-- Opening Marker --

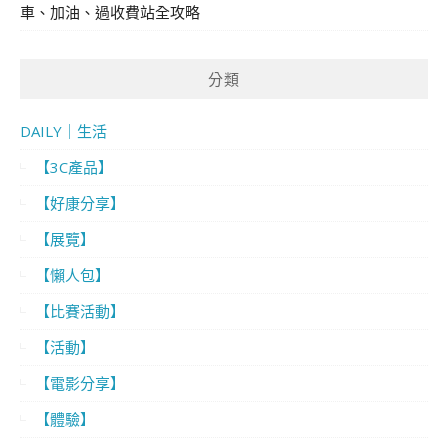
車、加油、過收費站全攻略
分類
DAILY｜生活
【3C產品】
【好康分享】
【展覽】
【懶人包】
【比賽活動】
【活動】
【電影分享】
【體驗】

-- Closing Marker --

#### [TASK REQUIREMENTS]
Reproduce every line of text in the material exactly as it appears, and leave the picture out of your answer.

#### [SOLUTION BELOW]
車、加油、過收費站全攻略
分類
DAILY｜生活
【3C產品】
【好康分享】
【展覽】
【懶人包】
【比賽活動】
【活動】
【電影分享】
【體驗】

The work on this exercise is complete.